## WHAT IS NEEDED
A line qualifies if it holds the string "Ciencias". Copy every qualifying line from the records.
*** Opening of THE DATA ***
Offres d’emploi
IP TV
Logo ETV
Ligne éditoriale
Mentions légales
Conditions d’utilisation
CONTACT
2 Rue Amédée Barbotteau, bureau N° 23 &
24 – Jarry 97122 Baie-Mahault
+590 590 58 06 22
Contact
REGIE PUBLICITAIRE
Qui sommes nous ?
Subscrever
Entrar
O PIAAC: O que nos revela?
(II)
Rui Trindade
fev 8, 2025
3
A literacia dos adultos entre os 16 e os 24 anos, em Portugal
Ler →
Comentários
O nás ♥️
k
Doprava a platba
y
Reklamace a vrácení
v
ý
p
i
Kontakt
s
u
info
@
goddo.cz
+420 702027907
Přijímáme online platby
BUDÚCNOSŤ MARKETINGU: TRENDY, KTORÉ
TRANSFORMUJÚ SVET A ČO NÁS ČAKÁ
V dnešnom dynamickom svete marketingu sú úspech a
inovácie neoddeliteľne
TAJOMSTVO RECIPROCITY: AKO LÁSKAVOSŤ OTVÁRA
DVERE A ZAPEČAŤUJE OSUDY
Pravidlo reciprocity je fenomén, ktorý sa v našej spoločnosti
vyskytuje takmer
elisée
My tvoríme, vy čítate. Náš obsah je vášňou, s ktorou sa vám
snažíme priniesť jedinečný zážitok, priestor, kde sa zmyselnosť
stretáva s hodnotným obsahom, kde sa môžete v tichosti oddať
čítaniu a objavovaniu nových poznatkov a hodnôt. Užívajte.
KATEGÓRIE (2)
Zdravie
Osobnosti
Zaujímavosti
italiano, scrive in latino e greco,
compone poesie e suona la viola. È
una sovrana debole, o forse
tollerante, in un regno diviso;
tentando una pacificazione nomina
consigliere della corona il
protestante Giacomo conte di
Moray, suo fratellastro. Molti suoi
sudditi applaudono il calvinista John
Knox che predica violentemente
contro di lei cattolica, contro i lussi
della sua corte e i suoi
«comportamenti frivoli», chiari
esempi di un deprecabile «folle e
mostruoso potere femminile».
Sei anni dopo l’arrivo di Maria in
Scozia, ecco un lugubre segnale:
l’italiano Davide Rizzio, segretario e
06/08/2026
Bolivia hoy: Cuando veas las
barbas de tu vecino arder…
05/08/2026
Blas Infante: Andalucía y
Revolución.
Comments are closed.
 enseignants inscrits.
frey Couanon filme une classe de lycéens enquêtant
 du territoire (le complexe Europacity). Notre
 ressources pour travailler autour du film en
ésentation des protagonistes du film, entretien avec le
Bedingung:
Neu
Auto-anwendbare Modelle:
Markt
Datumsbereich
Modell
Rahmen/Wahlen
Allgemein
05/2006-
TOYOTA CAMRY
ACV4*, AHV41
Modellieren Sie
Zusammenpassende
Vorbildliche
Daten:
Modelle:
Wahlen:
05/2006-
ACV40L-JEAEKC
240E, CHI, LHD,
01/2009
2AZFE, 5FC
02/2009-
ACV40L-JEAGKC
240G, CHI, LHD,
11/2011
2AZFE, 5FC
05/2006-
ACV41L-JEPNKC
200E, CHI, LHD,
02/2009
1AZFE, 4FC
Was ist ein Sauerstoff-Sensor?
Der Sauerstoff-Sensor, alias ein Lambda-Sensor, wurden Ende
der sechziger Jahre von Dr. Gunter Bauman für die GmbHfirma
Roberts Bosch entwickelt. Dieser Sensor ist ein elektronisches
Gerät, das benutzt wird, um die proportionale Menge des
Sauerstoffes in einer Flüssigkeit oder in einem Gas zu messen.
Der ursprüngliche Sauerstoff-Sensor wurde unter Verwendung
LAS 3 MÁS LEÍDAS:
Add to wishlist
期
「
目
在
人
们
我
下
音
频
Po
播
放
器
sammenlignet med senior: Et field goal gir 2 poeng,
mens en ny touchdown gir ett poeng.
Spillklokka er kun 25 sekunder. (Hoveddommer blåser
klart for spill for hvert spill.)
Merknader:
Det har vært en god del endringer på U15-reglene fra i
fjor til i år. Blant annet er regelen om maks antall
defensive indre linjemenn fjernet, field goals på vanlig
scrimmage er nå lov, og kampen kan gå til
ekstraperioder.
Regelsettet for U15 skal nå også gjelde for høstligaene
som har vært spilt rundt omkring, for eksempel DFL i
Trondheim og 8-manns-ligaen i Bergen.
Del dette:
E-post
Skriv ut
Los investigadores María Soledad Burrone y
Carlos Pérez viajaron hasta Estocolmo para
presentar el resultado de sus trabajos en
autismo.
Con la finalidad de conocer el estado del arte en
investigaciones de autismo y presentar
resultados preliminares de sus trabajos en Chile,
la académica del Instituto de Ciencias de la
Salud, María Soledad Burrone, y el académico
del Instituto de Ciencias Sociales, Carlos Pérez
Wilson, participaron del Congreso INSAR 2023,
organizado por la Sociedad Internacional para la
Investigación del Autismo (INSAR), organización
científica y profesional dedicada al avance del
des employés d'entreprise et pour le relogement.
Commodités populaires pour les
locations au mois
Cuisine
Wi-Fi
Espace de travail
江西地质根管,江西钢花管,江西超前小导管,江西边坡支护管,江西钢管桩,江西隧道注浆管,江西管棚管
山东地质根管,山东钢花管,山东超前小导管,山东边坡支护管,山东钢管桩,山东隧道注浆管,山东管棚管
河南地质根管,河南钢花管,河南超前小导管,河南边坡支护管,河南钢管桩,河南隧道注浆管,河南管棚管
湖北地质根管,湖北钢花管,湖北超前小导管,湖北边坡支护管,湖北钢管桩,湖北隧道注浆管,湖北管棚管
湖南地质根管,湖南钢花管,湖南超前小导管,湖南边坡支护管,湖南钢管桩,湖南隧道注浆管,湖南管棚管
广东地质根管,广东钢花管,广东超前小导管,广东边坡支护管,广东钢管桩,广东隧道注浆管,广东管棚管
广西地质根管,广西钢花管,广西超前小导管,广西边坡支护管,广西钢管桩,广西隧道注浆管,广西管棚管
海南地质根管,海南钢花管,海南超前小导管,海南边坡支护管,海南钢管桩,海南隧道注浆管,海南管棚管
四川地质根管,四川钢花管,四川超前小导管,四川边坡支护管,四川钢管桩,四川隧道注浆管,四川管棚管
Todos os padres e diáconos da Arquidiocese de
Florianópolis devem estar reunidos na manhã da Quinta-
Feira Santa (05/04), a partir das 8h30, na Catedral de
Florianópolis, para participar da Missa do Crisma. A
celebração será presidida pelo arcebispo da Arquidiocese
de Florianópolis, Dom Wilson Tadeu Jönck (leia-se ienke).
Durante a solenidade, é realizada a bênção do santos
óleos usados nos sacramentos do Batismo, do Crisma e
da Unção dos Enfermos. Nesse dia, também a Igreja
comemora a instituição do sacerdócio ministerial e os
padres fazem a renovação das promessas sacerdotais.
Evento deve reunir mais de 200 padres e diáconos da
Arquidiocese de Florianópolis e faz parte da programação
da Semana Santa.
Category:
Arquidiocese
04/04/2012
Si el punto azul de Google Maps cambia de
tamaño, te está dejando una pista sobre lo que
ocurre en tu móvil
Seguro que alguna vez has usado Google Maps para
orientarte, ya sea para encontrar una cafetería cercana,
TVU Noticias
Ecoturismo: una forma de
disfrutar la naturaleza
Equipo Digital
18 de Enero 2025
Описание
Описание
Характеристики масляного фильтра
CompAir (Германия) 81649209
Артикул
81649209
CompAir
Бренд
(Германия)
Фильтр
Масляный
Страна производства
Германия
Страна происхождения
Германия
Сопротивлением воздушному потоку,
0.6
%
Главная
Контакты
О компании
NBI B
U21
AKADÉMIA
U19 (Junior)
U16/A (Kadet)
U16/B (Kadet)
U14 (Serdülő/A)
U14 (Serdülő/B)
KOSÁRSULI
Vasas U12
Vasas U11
*** Close of THE DATA ***
## WRITTEN SOLUTION
la académica del Instituto de Ciencias de la
del Instituto de Ciencias Sociales, Carlos Pérez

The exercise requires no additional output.